Those who work in the music industry strive to create and intensify fandom for a particular entity: a band or musician, record label, venue, festival, etc., and text message marketing offers opportunities to engage with potential audiences at any time, from any place.
Musicians' desire to cultivate an intimate relationship with fans undoubtedly stems from the need to feel their art is appreciated. But in an age where it's possible to stream instead of own, to download instead of buy, and to watch the show on YouTube instead of live, this relationship is also vital for facilitating streams of revenue to make creativity financially sustainable. A friendly, relevant text message every so often can connect fans directly to the artists they choose to keep in touch with.
Imagine: a quick text from Kings of Leon reminds you they'll in Austin next month for Austin City Limits Festival and includes a link to Saturday's schedule. Even if you already knew they'd be at the festival, this message is exciting. You follow the link to plan your day to be at the right stage on time. Maybe they'll text the week before to ask which song you'd like to see live, with a survey-style response option. The week after, you get a link to pre-order the soon-to-be-released album.
Live-music venues are habitually hit-and-miss when it comes to providing quality customer service.
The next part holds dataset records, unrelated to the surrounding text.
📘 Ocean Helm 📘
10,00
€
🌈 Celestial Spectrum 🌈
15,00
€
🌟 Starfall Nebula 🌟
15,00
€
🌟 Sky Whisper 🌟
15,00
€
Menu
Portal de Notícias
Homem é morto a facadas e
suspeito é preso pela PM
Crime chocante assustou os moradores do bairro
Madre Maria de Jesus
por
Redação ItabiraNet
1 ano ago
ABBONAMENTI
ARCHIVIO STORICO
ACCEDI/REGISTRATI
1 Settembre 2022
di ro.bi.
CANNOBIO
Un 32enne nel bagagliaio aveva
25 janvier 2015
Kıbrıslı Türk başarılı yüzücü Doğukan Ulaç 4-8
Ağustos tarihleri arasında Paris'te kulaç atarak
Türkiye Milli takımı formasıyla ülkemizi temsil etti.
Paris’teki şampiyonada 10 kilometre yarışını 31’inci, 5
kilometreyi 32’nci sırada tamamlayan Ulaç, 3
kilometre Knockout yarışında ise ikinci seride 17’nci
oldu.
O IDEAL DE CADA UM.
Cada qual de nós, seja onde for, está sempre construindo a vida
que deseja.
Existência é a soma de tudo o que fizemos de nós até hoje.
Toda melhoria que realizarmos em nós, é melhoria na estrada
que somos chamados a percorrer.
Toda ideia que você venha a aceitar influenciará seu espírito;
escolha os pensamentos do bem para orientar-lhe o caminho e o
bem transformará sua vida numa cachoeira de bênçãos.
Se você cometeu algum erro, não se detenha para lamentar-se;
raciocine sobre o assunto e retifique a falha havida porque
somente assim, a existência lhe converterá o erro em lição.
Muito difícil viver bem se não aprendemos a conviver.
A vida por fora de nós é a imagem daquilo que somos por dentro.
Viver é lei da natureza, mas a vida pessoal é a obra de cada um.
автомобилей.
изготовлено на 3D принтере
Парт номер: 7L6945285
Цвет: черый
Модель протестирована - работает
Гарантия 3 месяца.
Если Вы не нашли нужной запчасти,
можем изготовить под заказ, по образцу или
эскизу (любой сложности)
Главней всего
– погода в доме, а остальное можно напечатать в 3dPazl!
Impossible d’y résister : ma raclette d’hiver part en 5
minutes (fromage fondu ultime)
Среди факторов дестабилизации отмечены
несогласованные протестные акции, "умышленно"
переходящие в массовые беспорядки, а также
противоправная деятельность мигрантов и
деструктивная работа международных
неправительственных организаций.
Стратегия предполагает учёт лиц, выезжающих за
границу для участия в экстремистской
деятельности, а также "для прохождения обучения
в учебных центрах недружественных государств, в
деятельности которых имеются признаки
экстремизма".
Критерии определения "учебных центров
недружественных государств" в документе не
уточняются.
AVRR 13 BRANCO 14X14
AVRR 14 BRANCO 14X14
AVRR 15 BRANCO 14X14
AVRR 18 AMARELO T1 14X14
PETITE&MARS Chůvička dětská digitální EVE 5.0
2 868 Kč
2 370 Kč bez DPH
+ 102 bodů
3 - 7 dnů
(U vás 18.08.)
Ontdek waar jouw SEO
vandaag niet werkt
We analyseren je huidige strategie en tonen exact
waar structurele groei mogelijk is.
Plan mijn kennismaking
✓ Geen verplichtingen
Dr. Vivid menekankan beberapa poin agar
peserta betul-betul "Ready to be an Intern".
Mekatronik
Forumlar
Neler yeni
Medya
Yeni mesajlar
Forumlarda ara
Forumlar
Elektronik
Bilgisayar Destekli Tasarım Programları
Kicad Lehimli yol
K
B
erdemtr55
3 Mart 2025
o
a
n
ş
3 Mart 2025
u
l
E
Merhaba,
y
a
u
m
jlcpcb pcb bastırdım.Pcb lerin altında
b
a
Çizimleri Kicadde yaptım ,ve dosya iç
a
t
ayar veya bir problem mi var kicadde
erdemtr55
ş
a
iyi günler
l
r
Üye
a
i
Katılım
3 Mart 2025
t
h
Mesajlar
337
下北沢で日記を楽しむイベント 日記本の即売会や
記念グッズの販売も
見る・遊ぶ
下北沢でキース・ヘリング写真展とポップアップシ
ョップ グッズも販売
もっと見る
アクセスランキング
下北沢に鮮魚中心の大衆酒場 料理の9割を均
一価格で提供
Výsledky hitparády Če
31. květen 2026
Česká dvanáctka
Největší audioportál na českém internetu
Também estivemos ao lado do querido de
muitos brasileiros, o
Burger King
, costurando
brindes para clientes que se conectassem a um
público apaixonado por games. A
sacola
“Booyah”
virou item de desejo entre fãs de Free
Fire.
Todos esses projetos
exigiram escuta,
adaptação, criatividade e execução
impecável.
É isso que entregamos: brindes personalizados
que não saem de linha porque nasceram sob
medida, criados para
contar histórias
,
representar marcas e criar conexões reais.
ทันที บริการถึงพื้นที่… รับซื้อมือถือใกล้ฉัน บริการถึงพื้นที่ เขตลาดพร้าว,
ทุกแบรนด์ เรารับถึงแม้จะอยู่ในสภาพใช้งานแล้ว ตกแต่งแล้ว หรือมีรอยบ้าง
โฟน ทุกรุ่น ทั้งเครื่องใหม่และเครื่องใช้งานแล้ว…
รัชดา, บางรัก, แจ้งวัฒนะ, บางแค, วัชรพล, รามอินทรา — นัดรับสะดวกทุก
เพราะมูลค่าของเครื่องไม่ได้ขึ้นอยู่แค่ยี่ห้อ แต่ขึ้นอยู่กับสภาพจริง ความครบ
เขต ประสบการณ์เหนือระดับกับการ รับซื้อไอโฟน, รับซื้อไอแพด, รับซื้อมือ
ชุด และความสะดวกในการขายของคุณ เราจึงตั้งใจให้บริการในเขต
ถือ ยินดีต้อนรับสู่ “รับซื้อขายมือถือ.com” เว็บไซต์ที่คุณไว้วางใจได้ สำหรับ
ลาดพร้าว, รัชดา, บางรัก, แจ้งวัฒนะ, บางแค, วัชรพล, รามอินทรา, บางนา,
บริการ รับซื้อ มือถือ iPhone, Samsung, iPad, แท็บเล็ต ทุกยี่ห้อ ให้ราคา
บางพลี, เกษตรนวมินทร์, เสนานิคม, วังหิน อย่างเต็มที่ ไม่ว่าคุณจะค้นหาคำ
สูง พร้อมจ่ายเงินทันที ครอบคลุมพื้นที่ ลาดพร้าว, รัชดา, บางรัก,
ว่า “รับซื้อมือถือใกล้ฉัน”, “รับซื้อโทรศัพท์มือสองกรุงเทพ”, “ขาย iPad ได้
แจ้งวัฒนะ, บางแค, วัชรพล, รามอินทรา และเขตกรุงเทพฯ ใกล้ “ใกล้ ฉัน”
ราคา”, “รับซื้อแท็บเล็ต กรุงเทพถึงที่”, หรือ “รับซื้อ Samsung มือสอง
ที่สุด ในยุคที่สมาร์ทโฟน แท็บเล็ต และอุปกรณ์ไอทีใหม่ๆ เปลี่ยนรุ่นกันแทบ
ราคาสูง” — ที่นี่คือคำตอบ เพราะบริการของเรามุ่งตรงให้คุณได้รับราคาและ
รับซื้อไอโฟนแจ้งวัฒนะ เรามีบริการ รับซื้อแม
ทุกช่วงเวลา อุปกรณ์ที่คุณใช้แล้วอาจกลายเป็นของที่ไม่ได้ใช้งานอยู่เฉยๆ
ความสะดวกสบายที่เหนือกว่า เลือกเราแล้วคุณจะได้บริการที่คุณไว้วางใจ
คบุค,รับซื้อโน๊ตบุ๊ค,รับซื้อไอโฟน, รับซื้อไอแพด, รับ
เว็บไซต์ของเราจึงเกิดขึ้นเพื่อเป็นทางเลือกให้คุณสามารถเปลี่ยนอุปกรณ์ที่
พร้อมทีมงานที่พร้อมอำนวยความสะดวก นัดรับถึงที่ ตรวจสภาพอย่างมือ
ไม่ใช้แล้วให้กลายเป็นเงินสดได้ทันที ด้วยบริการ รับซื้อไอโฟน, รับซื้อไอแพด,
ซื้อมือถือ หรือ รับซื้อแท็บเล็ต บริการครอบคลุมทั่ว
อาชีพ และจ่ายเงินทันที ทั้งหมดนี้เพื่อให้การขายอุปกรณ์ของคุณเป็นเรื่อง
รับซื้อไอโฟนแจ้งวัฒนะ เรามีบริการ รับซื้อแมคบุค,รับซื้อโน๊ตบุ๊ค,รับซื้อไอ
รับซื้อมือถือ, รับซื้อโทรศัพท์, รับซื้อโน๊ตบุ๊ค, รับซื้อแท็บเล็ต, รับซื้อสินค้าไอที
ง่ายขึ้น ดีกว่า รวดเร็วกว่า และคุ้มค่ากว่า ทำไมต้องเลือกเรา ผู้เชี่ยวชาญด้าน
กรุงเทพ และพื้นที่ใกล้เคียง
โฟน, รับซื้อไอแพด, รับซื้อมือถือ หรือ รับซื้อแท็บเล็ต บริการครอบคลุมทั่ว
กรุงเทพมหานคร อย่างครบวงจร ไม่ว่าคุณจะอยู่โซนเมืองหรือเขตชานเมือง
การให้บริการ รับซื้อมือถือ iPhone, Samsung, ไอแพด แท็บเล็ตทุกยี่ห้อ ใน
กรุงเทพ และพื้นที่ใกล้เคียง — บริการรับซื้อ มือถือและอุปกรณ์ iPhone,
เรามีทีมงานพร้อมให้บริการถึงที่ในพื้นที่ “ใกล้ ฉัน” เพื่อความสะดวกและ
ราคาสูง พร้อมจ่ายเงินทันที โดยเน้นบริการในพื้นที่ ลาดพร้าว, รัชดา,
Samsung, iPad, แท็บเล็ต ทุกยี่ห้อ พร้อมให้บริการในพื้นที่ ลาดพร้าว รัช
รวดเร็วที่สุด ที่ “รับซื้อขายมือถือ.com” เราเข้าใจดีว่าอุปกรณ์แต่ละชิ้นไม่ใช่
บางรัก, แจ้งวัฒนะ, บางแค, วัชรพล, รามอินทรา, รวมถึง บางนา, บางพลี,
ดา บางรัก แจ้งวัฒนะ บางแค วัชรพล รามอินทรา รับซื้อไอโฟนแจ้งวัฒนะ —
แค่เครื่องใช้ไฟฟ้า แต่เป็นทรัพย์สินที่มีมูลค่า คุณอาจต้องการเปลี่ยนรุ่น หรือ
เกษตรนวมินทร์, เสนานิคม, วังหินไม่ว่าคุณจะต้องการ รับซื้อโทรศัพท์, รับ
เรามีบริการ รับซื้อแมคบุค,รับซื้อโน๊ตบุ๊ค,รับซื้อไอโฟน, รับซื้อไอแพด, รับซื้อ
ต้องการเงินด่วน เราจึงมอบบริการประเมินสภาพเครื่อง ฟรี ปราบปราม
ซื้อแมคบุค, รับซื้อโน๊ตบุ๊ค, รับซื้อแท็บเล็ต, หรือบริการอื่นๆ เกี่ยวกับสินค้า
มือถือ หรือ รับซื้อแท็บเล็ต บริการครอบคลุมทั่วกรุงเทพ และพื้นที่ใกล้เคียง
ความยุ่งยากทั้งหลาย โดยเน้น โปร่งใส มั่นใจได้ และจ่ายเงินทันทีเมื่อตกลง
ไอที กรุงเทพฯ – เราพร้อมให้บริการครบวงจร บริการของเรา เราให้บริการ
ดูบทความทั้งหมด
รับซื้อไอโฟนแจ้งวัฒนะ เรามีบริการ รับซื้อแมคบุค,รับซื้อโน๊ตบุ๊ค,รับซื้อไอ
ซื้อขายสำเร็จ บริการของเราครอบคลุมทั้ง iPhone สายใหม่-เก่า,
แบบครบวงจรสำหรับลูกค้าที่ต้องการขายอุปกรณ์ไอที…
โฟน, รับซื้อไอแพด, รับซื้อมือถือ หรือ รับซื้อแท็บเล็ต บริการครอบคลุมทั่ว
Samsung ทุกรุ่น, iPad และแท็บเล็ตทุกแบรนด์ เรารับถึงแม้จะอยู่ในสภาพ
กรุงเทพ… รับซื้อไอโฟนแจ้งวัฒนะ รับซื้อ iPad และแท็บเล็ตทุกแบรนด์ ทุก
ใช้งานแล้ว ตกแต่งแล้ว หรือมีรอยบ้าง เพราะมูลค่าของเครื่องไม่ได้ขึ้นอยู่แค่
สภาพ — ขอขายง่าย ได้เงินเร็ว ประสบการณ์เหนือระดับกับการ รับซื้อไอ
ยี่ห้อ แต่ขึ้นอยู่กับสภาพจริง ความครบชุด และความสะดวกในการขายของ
Buying the ticket is a guarantee of attendance, and many times the venue doesn't care if you know how much drinks are or the order of bands playing. Show-specific reminders can be texted to ticket holders the day before and include an option to respond with keywords for additional information: "DOOR" for what time the doors open; "TIMES" for the set times; and "DRINKS" to see what drink specials to expect. Having this relevant kind of conversation with patrons could increase perception of venue reliability and maintain interest for future events.
There are many incentives for fans to opt-in: getting discounts on or entering contests to win concert tickets, band merchandise, song downloads, food and drinks, VIP passes, etc. By keeping it relevant and more casual than commercial, mobile messaging has the potential to be a great ally to those in the music industry.